Images do not belong in the copy. Retype all the entries below exactly.

Extracted page text data ::
#####
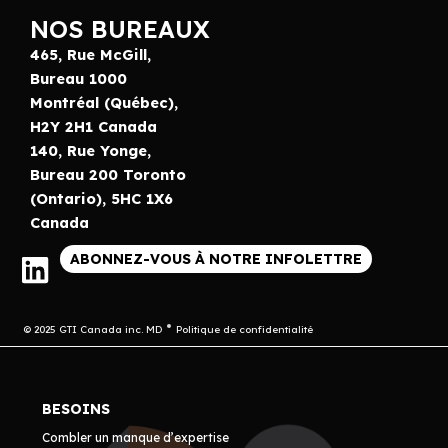
NOS BUREAUX
465, Rue McGill,
Bureau 1000
Montréal (Québec),
H2Y 2H1 Canada
140, Rue Yonge,
Bureau 200 Toronto
(Ontario), 5HC 1X6
Canada
ABONNEZ-VOUS À NOTRE INFOLETTRE
© 2025 GTI Canada inc. MD
Politique de confidentialité
BESOINS
Combler un manque d’expertise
#####
ANSWER TO THIS TASK ::
NOS BUREAUX
465, Rue McGill,
Bureau 1000
Montréal (Québec),
H2Y 2H1 Canada
140, Rue Yonge,
Bureau 200 Toronto
(Ontario), 5HC 1X6
Canada
ABONNEZ-VOUS À NOTRE INFOLETTRE
© 2025 GTI Canada inc. MD
Politique de confidentialité
BESOINS
Combler un manque d’expertise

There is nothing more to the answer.